# BRIEF A
Answer these questions about the account of the 1960 Boeing 707 delivery flight from Seattle to London:
(i) What was the aircraft's take-off weight?
(ii) What flight level was planned for the part of the track after 20°W?
(iii) What transition height was given, and for what reason?
# BRIEF B
Carry on the account of the 1960 Boeing 707 delivery flight from Seattle to London, starting after its final sentence.

# PASSAGE TO READ
▶

We’ve sent out a lot of updates in the last 12 months about changes on the North Atlantic; if we go back 45 years you’ll see that navigating was a little different – but for all that has changed, much is still the same.

This Flight Log is from the Delivery Flight (KSEA/Seattle-EGLL/London Heathrow) of Boeing 707 G-APFN, which took place on 18NOV1960.

Home via the Pole

Our take-off weight was 130,500kg, of which 72,000kg represented full tanks. We needed, with all allowances, 66,500kg of fuel for the 4,210 n.m. flight. Estimated flight time 8hr 42min on a minimum-time track, with average +24kt wind component, calculated by BOAC’s New York dispatching office and received in Seattle by telephone. The 72,000kg of fuel would give us 11 hr 48 min endurance.

Track: Carmi, Churchill, Frobisher, 64°N at 50°W, 56°N at 10°W, Bush Mills, London. Flight level 330 to 90°W, 370 to 20°W, then 410. Take-off about 1700hr local, 0100Z (GMT). Take-off clearance: “Climb on runway heading to 3,000ft: left turn to heading 340° to intercept 030° radial of Seattle VOR: climb NE-bound until 15,000ft via direct Carmi: maintain flight level 330. Transition height, 24,500ft because of the mountains. Gets dark during climb, red rotating beacons reflecting off pods; flight deck almost Christmas-like in red and white lights on grey panels: everyone head-down working hard, except pilots peering into night sky. We press on to cruising height, mostly using DR plot and scattered NDBs with occasional VOR. Talking to all sorts of stations on VHF and HF, asking for position reports to be passed to BOAC at Montreal.

◀

# GIVEN DATA

▶

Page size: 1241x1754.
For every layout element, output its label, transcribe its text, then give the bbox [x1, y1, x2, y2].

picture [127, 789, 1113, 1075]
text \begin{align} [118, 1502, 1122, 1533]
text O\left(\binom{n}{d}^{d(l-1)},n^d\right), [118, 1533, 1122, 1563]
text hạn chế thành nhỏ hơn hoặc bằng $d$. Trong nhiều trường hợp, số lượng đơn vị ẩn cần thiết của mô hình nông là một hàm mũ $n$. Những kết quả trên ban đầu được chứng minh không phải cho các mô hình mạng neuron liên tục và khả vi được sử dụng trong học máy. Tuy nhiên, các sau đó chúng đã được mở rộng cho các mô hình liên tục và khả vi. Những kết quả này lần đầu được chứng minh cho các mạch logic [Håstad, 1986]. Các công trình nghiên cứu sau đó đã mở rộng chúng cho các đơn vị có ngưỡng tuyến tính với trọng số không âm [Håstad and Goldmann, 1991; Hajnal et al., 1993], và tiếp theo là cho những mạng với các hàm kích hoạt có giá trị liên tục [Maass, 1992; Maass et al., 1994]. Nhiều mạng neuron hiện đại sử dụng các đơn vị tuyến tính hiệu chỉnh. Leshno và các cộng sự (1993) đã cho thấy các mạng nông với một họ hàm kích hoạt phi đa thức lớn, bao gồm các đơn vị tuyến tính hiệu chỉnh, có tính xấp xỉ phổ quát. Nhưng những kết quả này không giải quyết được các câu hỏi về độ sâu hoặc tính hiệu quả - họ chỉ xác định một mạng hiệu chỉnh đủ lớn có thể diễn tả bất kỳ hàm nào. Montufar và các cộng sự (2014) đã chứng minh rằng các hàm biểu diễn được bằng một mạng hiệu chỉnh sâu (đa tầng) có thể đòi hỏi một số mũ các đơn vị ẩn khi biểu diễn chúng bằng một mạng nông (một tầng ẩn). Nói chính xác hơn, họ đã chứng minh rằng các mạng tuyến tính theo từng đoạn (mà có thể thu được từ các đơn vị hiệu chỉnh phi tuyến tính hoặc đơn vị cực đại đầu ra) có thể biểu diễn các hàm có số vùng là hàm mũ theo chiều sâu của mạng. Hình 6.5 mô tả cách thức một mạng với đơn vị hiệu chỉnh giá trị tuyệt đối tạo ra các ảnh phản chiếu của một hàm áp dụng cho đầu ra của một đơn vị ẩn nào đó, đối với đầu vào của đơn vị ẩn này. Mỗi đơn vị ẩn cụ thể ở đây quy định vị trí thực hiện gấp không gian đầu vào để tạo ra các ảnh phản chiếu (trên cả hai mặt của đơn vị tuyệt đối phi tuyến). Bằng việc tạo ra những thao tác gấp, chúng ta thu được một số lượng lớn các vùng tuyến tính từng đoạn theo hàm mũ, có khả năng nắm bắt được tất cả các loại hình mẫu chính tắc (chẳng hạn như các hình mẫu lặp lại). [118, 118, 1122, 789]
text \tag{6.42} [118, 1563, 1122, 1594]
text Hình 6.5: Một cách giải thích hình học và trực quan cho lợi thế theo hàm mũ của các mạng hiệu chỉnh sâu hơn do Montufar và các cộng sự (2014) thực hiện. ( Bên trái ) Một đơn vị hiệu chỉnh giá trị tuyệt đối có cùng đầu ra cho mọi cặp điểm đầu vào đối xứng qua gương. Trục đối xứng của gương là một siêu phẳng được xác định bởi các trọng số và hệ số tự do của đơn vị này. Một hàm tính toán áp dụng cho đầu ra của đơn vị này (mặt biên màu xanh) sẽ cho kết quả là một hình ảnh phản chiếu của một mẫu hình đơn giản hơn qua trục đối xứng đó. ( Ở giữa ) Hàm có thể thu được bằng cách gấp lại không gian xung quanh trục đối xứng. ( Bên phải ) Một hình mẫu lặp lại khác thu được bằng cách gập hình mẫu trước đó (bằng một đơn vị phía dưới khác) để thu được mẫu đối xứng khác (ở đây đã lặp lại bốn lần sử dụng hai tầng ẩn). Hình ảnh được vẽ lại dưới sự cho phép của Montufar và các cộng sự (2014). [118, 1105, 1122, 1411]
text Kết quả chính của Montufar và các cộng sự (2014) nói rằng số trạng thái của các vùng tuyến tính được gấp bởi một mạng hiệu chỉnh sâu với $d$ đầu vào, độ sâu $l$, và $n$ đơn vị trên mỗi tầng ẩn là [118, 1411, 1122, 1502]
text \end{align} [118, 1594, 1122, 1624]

◀

# TASK ANSWER A
(i) 130,500kg.
(ii) Flight level 410.
(iii) 24,500ft, because of the mountains.

# TASK ANSWER B
Distinctly Canadian accents on radio. Change heading from 025° to 060°. Meet jarring turbulence: navigator’s plot shows sharp wind-change: radar shows thunderstorms: temperature drops rapidly; lights dimmed and captain stares into black night, hand on autopilot heading control. This is a jet stream—and rough! Decide to climb straight to 370 to get clear, and notify control. Using both VHF and HF almost constantly. Pass Tippo Lake at 0202Z estimating Churchill at 0300Z. Dull, furtive veils of northern lights snaking above us—

ADFs tuned to Frobisher NDB, no astro. Outside air temperature—52°C. Hear SAS over-the-Pole flight asking to climb from 280 to 310 at 0449Z, position 70 °W, 66 °N. KLM flight is there too. Northern lights seem to have gone. We talk to “Leeway” on VHF.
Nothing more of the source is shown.